I arrived in Kansas City yesterday with flat expectations. After landing in the KC international airport I was fully prepared to be greeted with a landscape dominated by the horizon and bible-thumping middle Americans proselytizing me for my sinful yankee ways.

I was completely wrong.

Kansas City is beautiful, and the people couldn’t be friendlier. We’re staying at the Hotel Phillips less than two blocks from the Power & Light district, KC’s well designed downtown entertainment district. On the main concourse several franchise restaurants and bars surround a covered atrium reminiscent of the Vegas strip, with LED lighting fixtures and a pro audio system for us techies to drool over. Of course,  I’m not here to review the Kansas City nightlife. The USITT 50th anniversary conference called bright and early Wednesday morning so we retired to our rooms to rest up for the opening excitement.

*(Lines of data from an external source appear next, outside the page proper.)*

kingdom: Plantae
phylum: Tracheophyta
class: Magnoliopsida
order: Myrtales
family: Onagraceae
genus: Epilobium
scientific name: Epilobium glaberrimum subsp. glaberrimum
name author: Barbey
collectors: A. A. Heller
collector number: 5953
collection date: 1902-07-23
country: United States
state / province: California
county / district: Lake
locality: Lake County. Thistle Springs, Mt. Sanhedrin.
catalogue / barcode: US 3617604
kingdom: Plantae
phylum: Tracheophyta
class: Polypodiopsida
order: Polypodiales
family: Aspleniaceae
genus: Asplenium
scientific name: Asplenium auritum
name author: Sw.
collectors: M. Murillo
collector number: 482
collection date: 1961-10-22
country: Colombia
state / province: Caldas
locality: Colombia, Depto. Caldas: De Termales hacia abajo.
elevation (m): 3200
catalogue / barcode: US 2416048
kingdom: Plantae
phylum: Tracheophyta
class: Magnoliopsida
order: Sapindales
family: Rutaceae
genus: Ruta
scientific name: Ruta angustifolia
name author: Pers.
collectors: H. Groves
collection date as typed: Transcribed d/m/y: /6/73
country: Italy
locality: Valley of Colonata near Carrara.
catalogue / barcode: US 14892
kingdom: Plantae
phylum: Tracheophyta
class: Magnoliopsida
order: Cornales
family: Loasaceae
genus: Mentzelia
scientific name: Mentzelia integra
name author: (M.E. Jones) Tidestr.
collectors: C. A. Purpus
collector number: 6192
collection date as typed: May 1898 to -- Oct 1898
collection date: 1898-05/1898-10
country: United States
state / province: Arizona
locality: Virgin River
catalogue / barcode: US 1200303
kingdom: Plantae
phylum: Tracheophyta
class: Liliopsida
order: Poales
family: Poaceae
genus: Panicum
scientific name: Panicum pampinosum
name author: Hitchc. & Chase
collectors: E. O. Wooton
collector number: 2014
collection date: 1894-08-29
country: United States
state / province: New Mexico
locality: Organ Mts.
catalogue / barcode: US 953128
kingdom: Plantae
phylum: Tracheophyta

First thing in the morning–after receiving my full conference pass–I met my companions in line for the Stage Expo opening. And what an Expo it is! Lighting fixtures, people flying systems, gels, drops, vinyl dance floors… a theatre geek’s dream, and LOTS of swag, I spent most of my time on the floor today getting the feel of things, I’ll be having some more in-depth conversations with presenters over the next few days.

After the Expo it was on to the first of many sound sessions; the first I attended was given by John Leonard, an internationally renowned sound designer from the UK. He began the session with a retrospective view of the last 50 years of sound design technology, contrasting the system for the 1960’s era West End production of Oliver, which consisted of 5 floor mics, 4 or 6 speakers, a single 100 watt amplifier and 78rpm vinyl disc playback with the contemporary production which uses over 100 speakers, three separate mixing consoles, highly complex processing equipment and over 50 wireless microphones for the same size cast. Overall I found the session interesting and informative, but not particularly useful as per my CURCA grant goals.

In the afternoon I attended ‘The art of sound for dance,’ a panel session featuring four prominent sound designers sharing their insights on the subject. I found this session tremendously useful, Darron West (resident sound designer and founding member of the SITI company) encouraged us to be more proactive in the rehearsal process with the final goal of creating a performance where “both sound and choreography can stand on their own and combine to create something magical.” Mr. West also commented that sound design for dance could use theatrical sound effects to open new worlds of creativity for both choreographer and designer.